The brilliance of the movie is the manner in which the story is narrated; the director creates a grim environment with minimal background score. Adding dollops of dark humour and creating characters that are real to the core, your attention from the screen will not deviate even for a moment. As someone who appreciates depth, it was an absolute delight to see a Hindi filmmaker having such attention to detail. Right from the mannerisms of the principal characters to the sets created to portray the small town; it is all mapped out to the last detail! Especially, loved the part where the grey shades of even the Kejriwal like, Dr. Ahmadi are shown.
The multiple layers in each scene are easy to be missed but are sheer joy if understood. Sample this, amidst mindless violence, the commission is carrying out its enquiry in a room with walls which has ‘Sanskriti Badhao, Manavta Jagao’ written and to complete the irony, just when the intense meeting is about to explode it gets disturbed by a kid playing ball!
The screenplay is littered with such gems and as the movie rolls you will find yourself connecting the hitherto unexplained dots. This for me, as I have even said in earlier reviews, is a sign of an intelligent film maker making a movie for an intelligent audience.
The music by Vishal Shekhar is decent with ‘Bharat Mata ki jai ’ being the stand out. A special mention to the cinematographer, Nikos Andritsakis, who displays the real Bharat and the curfew scenes if you get the irony, will surely make you go wow.
Shanghai’s script and director are strengthened by the brilliant performances from the leads. Kalki is now turning into a natural at these roles, silently curbing her pain before unleashing it all in the climax. Abhay adds more weight to his claim of being the best actor among the current crop of Deols and by some margin. Farooq Shaikh and Supriya Pathak also give in noticeable performances. But the film truly belongs to Emraan Hashmi, who pitches in his best performance in a career defining role. Kalki and Abhay could have been easily imagined in their respective roles, but to think of casting Emraan Hashmi as Jogi Parmar was sheer courage and the Director must be thanked whole heartedly for this. The serial kisser’s acting prowess have always been overshadowed by his on screen image, but here he gets an opportunity to sink his teeth into a meaty role and he is fab throughout. Along with the critical acclaim he shall get for Shanghai, hope he manages a few awards as well!

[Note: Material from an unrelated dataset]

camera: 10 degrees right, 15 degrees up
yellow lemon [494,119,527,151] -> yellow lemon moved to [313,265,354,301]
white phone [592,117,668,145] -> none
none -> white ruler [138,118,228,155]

Finally, Dibakar Banerjee has staked his claim to be one of the best young directors around, added to my list of directors whose films should be watched on the day of release. Just goad yourself through the slow first 15 minutes, Shanghai unravels slowly and sucks you right in the drama filled with dark humour.
RGV, please watch and learn, this is how dark movies are made!

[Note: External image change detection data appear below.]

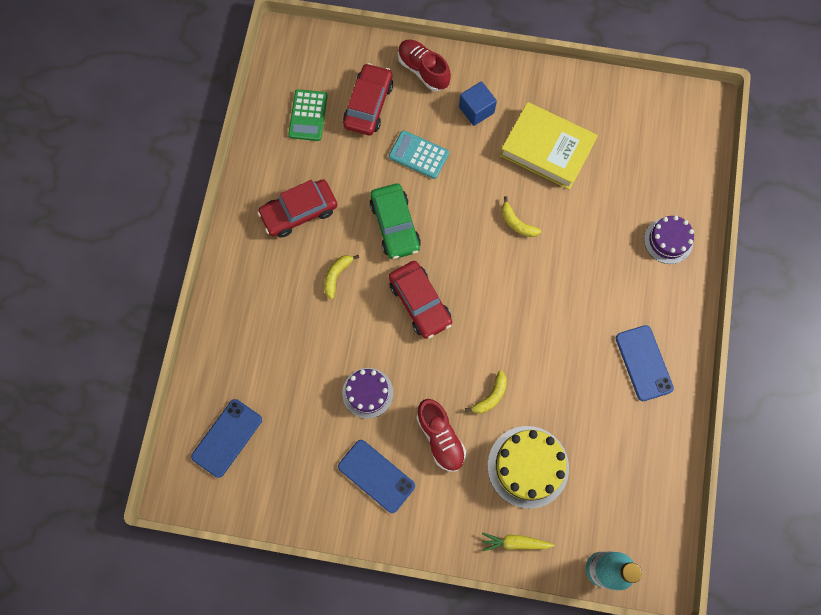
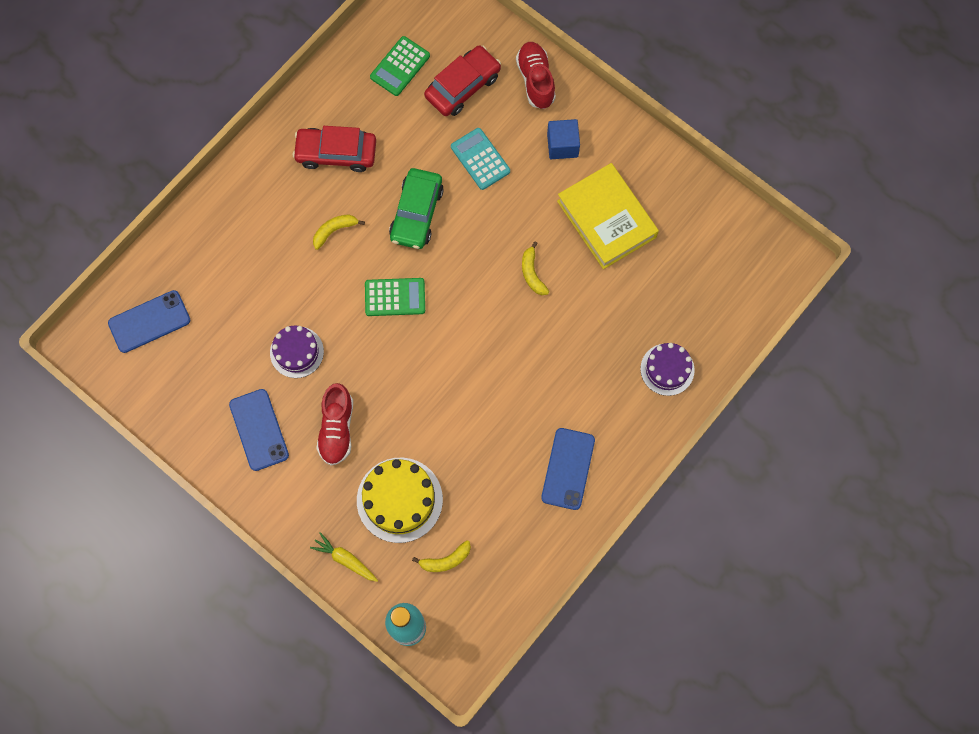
camera: 30 degrees right, 0 degrees up
red car [389,261,452,339] -> green calculator [365,278,425,316]
yellow banana [465,371,507,414] -> yellow banana moved to [412,540,471,572]

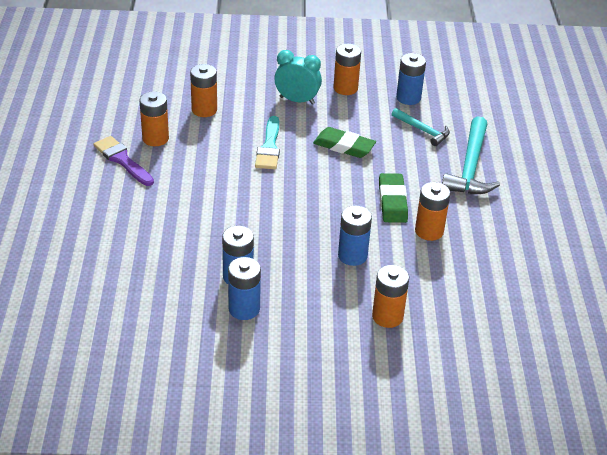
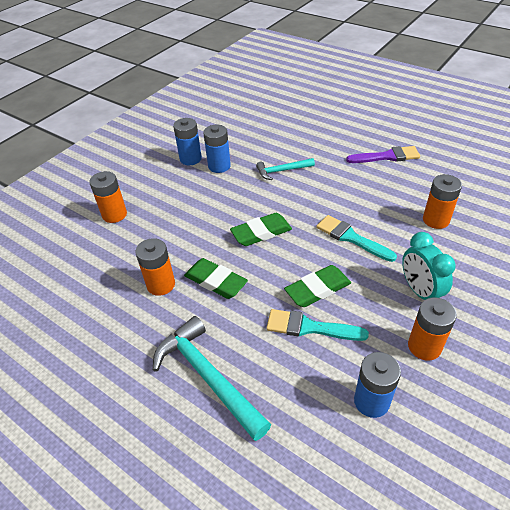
camera: 130 degrees right, 5 degrees up
orange battery [139,91,169,146] -> none
turquoise clock [274,50,322,104] -> turquoise clock turned 105 degrees clockwise [402,232,456,300]
blue battery [338,205,372,266] -> none
turquoise hammer [392,108,450,146] -> turquoise hammer moved to [256,158,315,180]
none -> green eraser [230,213,292,246]
none -> turquoise brush [266,309,369,341]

Rating: 3.5/5, if you are a tennis fan, make sure you catch it on the late night show today!
Dessert Note (DN, as desserts are served after main course, a dessert note is served after the main article):
Some years ago, there was great clamor to turn Mumbai into Shanghai, the role model modern day city. The then Government had been very vocal about it and Bombay Times would almost every week carry a story on the same. One of the reasons, along with obviously the redevelopment angle in the story, to influence the title perhaps.